Adaptability and flexibility can provide a viable edge for organizations in the current volatile business environment. Yet, how can organizations make their business processes more flexible when they are essentially meant to provide structure and standardization?
|Dr Hoang Ai Phuong. Photo: RMIT|
The “new normal” amid the Covid-19 pandemic has made the business environment rife with elements of risk and uncertainty. Discussions have pointed to the need for flexible business processes within organizations to continuously respond to change and quickly recover from the pandemic.
Unlike stable processes, flexible business processes allow businesses to choose from a variety of operating methods to meet different business scenarios.
For example, during the Covid-19 pandemic, product exchange and return can be done in many ways: online or in person, using a wet signature or electronic signature, order checking by an employee on the spot or after a certain period, etc.
When building a flexible business model, businesses will operate in a more agile way so that they can better deal with incidents within the company as well as shortcomings in the current environment.
The question is, how can business processes become more flexible when they are meant to provide structure and standardization? And how can organizations handle the internal friction caused by both an increasing push towards and a significant pull against process flexibility?
These questions spurred academics from RMIT University in Vietnam and the University of Lisbon in Portugal to interview business process management (BPM) experts from a wide range of industries in Vietnam.
The research team consisting of Dr. Nguyen Hoang Thuan, Dr. Hoang Ai Phuong, Professor Mathews Nkhoma (RMIT University), and Associate Professor Pedro Antunes (University of Lisbon) have published their research “Using process stories to foster process flexibility: the experts’ viewpoint” in the A-ranked Australasian Journal of Information Systems.
The research team proposed using process stories to alleviate friction, and combining them with Business Process Modeling Notation (BPMN) to improve the flexibility of processes.
Process stories rely on storytelling theory to narrate what happens in a business process using a combination of textual and visual elements. Each story narrates the business process from a unique viewpoint, which could be the process owners, participants, BPM experts, etc.
Through stories about how employees handle each process, businesses can understand different scenarios.
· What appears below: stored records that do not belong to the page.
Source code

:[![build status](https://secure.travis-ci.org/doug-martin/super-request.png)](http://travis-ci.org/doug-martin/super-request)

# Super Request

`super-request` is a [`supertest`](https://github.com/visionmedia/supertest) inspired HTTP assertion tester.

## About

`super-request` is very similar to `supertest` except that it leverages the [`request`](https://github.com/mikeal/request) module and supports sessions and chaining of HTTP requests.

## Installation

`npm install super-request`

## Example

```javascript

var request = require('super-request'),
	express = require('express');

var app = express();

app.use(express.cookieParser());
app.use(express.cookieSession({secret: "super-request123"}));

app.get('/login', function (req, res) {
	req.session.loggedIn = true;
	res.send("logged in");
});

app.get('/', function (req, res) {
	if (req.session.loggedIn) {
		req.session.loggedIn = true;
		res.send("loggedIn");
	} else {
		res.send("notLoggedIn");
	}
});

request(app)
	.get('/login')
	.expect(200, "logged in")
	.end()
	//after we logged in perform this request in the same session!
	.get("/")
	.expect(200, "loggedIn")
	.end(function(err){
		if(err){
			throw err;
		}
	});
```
From there, they can review their current business processes, and find out which ones are too complicated and no longer effective. Next, they can implement reforms and increase flexibility so that processes can achieve the highest effectiveness in any circumstance.
Process stories are seen as a tool to increase the operational efficiency of businesses. In other words, businesses can apply storytelling to support existing business processes to bring more optimal results.
According to the researchers, combining Business Process Modeling Notation and process stories can result in several improvements: processes in the production or distribution of products and services will become more flexible when faced with different scenarios and risks from external actors. Responses can also be developed promptly. The ability to constantly turn around is the key to helping businesses adapt to new situations.
- This model can also be a tool for business leaders to better understand business processes. From there, they can build new business processes (which may not have existed before).
It is emphasized that the recent Covid-19 outbreaks in Vietnam as well as the ongoing uncertainties in the world are reminders for businesses to always focus on innovating their operations.
Businesses need flexible strategies to cope with the constant changes around them. This is also a motivation for businesses to develop more sustainably. Therefore, this is a good time for businesses to apply process stories to their business models.